Dragging the EU into the digital century

#CriticalThinking

Digital & Data Governance

Picture of David Howell
David Howell

I wish to focus on the EU’s fundamentals. Doing so, in my view, is the priority that stands above all the detailed reform measures and comes before any ‘shopping list’ of changes that are currently circulating. Detailed steps for a stronger Union will follow on from having the right strategy to fit the world of today, and that is not currently in place.

There are those who say that while reform of the EU is badly needed, its so-called fundamental principles must not be touched. But Jean Monnet built up his vision of European unity through deep and fundamental assessments of the world as it was, and the same approach should be fearlessly adopted now if Europe’s future is to be anchored in global realities rather than in 20th century nostalgia. That was an age of mass and size, of economies of scale and of standardisation and managerial centralism. But the digital 21st century slices through these dominating concepts like a sharp knife. The microchip and microprocessor not only permit but demand a far more varied structure of economic activity. What could previously only be efficiently co-ordinated by hierarchies and central control now insist upon flexibility and decentralised patterns of digital co-ordination. This reality was scarcely conceivable even two decades ago.

Innovation, and the injection of rapidly-accumulating information into every aspect of economic and social life, has become necessary for the survival of healthy modern societies. The raw liberal economics of 20th century production and central direction simply cannot accommodate the immense technological pressure for constant and continuous adaptation. In the digital age, sustainable market capitalism has to be understood as an unfolding process and not as a fixed system, as many economists still seem to assume. In short, a digital single market is entirely different to the single market concepts of the past, and requires quite different policies and approaches from the centre.

The philosophy of more integration clashes against the stark realities of unstoppable technological advance and interconnectivity. Ahead of us is a world in which the bulk of international trade is going to be in information and services rather than physical products, and in which products themselves are loaded with knowledge-intensive content. Manufacturing and services, categories so beloved by convention-bound statisticians, are therefore being blurred. This creates conditions in which trade rules, tariffs, quotas and centrally-ordained non-tariff demands for even treatment and conformity lose their relevance and become increasingly hard to apply. The economic logic of the past has been reversed, demanding more diversity and variety, not more integration.

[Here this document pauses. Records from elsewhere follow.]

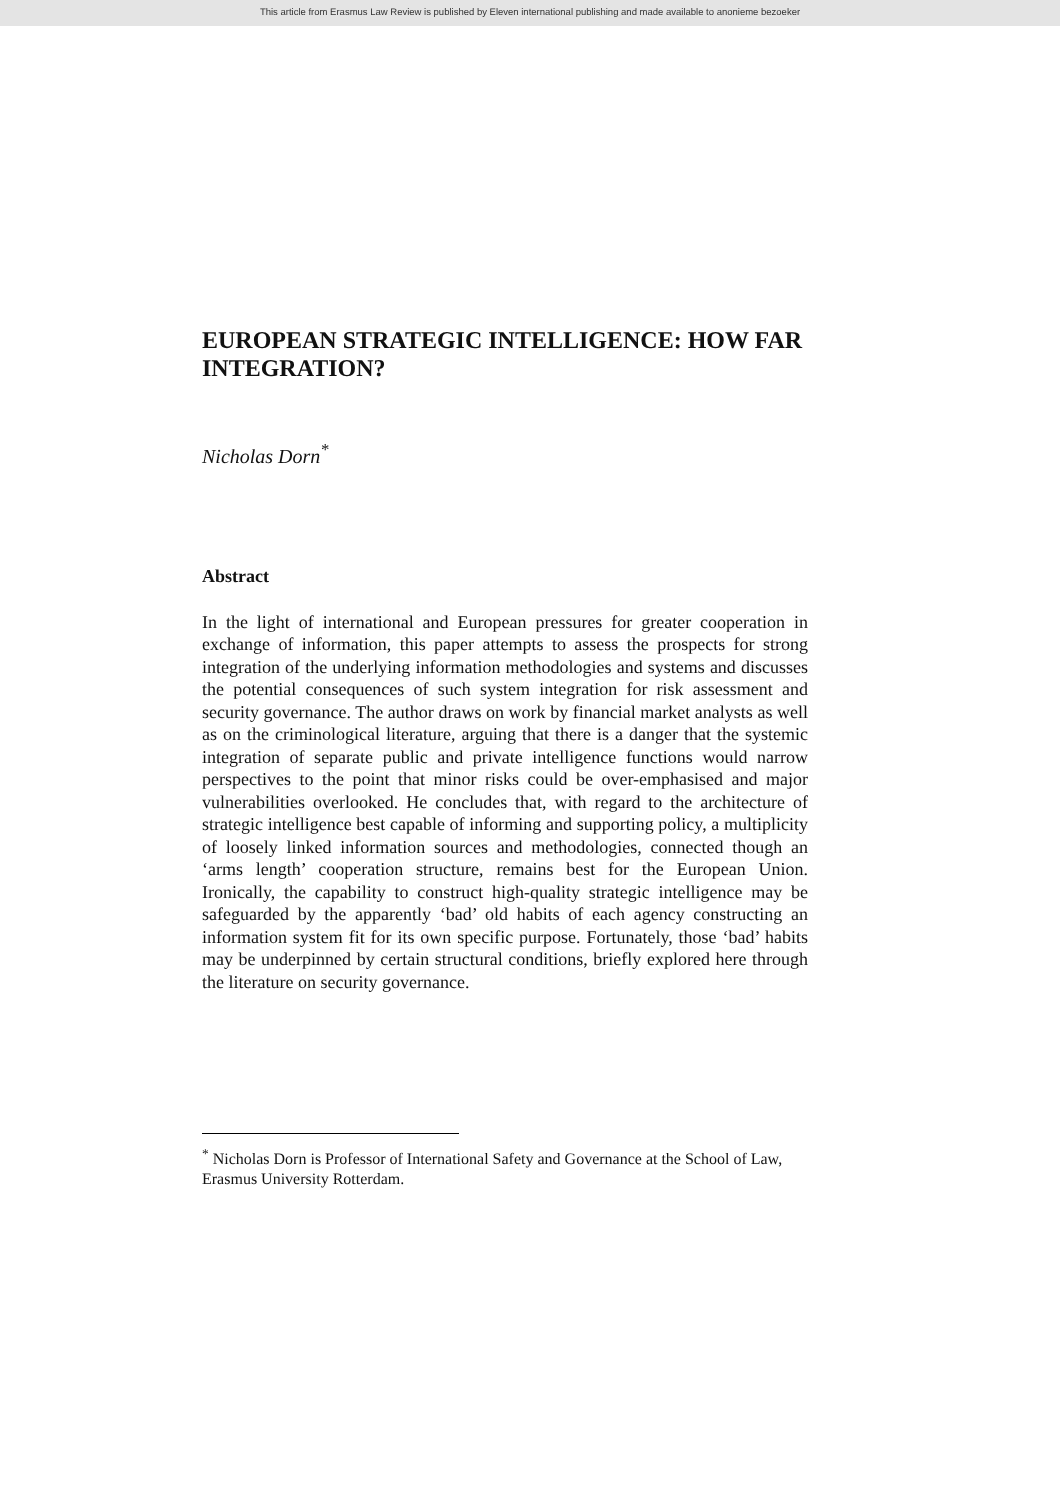This article from Erasmus Law Review is published by Eleven international publishing and made available to anonieme bezoeker
EUROPEAN STRATEGIC INTELLIGENCE: HOW FAR INTEGRATION?
Nicholas Dorn<sup>*</sup>
Abstract
In the light of international and European pressures for greater cooperation in exchange of information, this paper attempts to assess the prospects for strong integration of the underlying information methodologies and systems and discusses the potential consequences of such system integration for risk assessment and security governance. The author draws on work by financial market analysts as well as on the criminological literature, arguing that there is a danger that the systemic integration of separate public and private intelligence functions would narrow perspectives to the point that minor risks could be over-emphasised and major vulnerabilities overlooked. He concludes that, with regard to the architecture of strategic intelligence best capable of informing and supporting policy, a multiplicity of loosely linked information sources and methodologies, connected though an ‘arms length’ cooperation structure, remains best for the European Union. Ironically, the capability to construct high-quality strategic intelligence may be safeguarded by the apparently ‘bad’ old habits of each agency constructing an information system fit for its own specific purpose. Fortunately, those ‘bad’ habits may be underpinned by certain structural conditions, briefly explored here through the literature on security governance.
<sup>*</sup> Nicholas Dorn is Professor of International Safety and Governance at the School of Law, Erasmus University Rotterdam.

This is a message that does not seem to have reached the European Commission, which is still toying with ideas of a more integrated and uniform economic and social order across Europe, and is still empowered to do so by the “completion” of the European project – or indeed finding a solution to the EU‘s present ills. It is the path to nowhere. Whether one is dealing with industry, trade and business, social conditions, environmental and climate challenges, energy supply, health, scientific research or our so-erroneously misnamed labour markets, imposed uniformity is now the enemy of progress.

The absolutist acquis communautaire doctrine and associated regulations and attitudes, repeatedly reinforced by integrationist law, stand out like iron-studded portals against a world utterly changed. In the digital age, the old distribution of competences and powers by local, national, European and global levels is itself a lock on continued prosperity and advance. A redistribution of the European Union’s time-worn competences is long overdue. The governance of newly-emerged spaces such as cyberspace, or the transmission of energy across the European region, may need a much firmer EU-level grasp, while social and employment powers, or regulations governing industrial processes, should long have been dispersed and re-localised.

Networks are evolving with incredible speed. Completely new routes of trade and commerce, as well as new and intensely-complex supply chains and exchange patterns, are emerging everywhere. Consumers have become producers, with revolutionary applications scattering old monopolies, individualising finance, fragmenting transport services, busting open the hotel industry, cutting out wholesalers and distributors, by-passing traditional engineering processes, invalidating publishing and printing – the list is endless, and flexibility towards all is essential.

Asia is racing ahead in this fundamentally-transformed global scene. The European Union must look to its fundamentals, as it cannot afford to be left behind on any front. Jean Monnet would have understood that, today’s EU leadership must too.